[Opening Extracted data section]
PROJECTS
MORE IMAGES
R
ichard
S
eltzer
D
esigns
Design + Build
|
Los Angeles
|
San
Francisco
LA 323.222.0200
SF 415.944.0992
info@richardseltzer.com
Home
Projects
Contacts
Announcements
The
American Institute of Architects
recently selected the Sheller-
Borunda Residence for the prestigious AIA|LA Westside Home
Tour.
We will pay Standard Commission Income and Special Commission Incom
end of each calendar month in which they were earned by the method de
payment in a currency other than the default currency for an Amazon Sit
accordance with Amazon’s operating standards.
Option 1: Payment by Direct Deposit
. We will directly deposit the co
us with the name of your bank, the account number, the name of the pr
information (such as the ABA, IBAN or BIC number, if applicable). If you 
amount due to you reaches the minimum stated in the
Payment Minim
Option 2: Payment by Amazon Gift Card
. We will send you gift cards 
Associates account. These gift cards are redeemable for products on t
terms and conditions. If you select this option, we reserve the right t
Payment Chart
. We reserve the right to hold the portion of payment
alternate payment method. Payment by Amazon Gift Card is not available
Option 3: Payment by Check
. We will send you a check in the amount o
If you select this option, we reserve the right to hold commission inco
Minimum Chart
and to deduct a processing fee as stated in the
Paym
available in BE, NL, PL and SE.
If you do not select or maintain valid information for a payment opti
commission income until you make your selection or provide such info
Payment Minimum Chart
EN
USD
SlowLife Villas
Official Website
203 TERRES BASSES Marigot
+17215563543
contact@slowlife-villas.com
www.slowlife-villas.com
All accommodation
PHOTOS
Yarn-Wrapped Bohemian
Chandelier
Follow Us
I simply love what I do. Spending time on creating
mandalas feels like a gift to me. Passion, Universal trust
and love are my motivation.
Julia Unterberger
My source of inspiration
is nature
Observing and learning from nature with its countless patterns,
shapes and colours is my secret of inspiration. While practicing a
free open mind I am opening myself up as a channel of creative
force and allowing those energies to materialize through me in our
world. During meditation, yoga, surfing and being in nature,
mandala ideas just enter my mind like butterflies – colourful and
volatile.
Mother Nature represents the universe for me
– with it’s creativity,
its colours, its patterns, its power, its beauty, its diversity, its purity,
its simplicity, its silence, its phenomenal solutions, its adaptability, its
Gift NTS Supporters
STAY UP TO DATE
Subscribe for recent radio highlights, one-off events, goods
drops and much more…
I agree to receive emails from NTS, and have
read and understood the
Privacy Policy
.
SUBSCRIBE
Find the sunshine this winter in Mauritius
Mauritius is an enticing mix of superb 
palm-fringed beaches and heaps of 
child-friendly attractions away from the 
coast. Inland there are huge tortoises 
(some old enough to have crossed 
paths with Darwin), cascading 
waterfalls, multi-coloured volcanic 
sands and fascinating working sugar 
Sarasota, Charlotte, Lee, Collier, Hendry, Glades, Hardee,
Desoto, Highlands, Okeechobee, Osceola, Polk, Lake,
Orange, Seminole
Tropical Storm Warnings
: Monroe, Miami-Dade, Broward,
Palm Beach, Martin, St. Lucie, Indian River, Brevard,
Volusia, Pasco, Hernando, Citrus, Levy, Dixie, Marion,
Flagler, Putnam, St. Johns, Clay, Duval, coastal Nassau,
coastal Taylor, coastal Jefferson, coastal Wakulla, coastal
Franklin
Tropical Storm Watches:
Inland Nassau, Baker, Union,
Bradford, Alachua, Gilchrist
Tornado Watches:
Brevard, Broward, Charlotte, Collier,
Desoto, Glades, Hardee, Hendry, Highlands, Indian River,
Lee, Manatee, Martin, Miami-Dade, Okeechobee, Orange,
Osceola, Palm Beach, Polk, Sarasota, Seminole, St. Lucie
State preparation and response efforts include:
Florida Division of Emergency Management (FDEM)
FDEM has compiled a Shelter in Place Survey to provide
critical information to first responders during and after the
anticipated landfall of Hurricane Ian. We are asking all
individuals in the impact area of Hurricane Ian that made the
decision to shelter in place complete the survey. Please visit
[Closing Extracted data section]
• **Exercise objective**
Copy out only the lines of the records above from the one with "amount due to" through the one with "If you do not", exactly as they stand, both included.

• **Solution to the problem**
amount due to you reaches the minimum stated in the
Payment Minim
Option 2: Payment by Amazon Gift Card
. We will send you gift cards 
Associates account. These gift cards are redeemable for products on t
terms and conditions. If you select this option, we reserve the right t
Payment Chart
. We reserve the right to hold the portion of payment
alternate payment method. Payment by Amazon Gift Card is not available
Option 3: Payment by Check
. We will send you a check in the amount o
If you select this option, we reserve the right to hold commission inco
Minimum Chart
and to deduct a processing fee as stated in the
Paym
available in BE, NL, PL and SE.
If you do not select or maintain valid information for a payment opti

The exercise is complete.